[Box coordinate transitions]
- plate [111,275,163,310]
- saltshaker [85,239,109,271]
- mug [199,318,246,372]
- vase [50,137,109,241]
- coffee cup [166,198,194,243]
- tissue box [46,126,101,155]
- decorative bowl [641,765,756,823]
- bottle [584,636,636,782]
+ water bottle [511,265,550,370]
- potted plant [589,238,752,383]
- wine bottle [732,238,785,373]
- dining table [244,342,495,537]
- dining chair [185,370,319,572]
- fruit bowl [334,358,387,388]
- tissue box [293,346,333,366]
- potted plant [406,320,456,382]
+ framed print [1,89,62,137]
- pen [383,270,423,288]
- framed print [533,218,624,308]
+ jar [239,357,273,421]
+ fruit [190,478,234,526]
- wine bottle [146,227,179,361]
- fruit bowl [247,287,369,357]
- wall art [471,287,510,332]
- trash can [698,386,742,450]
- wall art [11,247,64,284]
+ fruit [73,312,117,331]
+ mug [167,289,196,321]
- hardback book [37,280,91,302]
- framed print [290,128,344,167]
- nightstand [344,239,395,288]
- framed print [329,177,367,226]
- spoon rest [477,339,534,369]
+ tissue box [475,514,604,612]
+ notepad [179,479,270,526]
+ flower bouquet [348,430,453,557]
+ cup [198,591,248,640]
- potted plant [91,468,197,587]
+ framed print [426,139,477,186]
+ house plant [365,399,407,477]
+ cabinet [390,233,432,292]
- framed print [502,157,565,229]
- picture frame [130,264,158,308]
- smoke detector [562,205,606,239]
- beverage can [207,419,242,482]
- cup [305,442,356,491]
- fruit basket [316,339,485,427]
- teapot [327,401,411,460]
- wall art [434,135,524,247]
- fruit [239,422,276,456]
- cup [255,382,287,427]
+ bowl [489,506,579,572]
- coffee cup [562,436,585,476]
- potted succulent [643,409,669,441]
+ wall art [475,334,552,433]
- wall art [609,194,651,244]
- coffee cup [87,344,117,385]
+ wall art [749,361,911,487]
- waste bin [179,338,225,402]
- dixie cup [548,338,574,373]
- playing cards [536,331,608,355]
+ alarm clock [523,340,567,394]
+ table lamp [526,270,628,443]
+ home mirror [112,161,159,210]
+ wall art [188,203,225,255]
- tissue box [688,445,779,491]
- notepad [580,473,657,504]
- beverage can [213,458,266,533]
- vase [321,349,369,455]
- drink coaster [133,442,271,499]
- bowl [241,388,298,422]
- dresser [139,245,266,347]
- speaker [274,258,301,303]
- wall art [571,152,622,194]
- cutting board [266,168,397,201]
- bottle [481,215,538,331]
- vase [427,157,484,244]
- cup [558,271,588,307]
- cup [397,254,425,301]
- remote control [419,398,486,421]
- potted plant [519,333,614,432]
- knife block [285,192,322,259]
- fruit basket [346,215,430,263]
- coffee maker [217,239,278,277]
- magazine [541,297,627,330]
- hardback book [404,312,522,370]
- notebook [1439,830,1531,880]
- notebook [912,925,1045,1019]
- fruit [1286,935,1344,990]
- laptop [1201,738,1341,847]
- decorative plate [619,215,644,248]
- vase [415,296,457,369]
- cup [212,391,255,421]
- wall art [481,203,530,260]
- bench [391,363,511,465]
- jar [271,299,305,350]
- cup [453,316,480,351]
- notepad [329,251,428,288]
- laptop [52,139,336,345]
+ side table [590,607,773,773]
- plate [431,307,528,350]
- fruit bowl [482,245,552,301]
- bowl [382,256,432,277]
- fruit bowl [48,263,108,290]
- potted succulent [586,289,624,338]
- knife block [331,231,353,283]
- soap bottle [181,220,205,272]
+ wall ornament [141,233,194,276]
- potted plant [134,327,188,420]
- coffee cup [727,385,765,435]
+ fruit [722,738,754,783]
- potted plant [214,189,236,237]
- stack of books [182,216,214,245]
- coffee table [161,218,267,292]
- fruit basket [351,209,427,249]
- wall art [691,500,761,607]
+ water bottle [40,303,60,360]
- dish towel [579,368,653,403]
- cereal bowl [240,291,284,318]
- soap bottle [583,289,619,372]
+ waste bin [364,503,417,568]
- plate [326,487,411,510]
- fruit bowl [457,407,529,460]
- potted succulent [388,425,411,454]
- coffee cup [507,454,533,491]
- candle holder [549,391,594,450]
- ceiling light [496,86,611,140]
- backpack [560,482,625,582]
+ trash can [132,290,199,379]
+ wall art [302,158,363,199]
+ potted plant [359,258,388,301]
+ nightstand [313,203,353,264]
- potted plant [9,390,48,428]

→ Task objective
Output the lines above between the one holding "- fruit bowl [482,245,552,301]" and the one holding "- dish towel [579,368,653,403]", inclusive, with nothing before or after them.

→ Response box
- fruit bowl [482,245,552,301]
- bowl [382,256,432,277]
- fruit bowl [48,263,108,290]
- potted succulent [586,289,624,338]
- knife block [331,231,353,283]
- soap bottle [181,220,205,272]
+ wall ornament [141,233,194,276]
- potted plant [134,327,188,420]
- coffee cup [727,385,765,435]
+ fruit [722,738,754,783]
- potted plant [214,189,236,237]
- stack of books [182,216,214,245]
- coffee table [161,218,267,292]
- fruit basket [351,209,427,249]
- wall art [691,500,761,607]
+ water bottle [40,303,60,360]
- dish towel [579,368,653,403]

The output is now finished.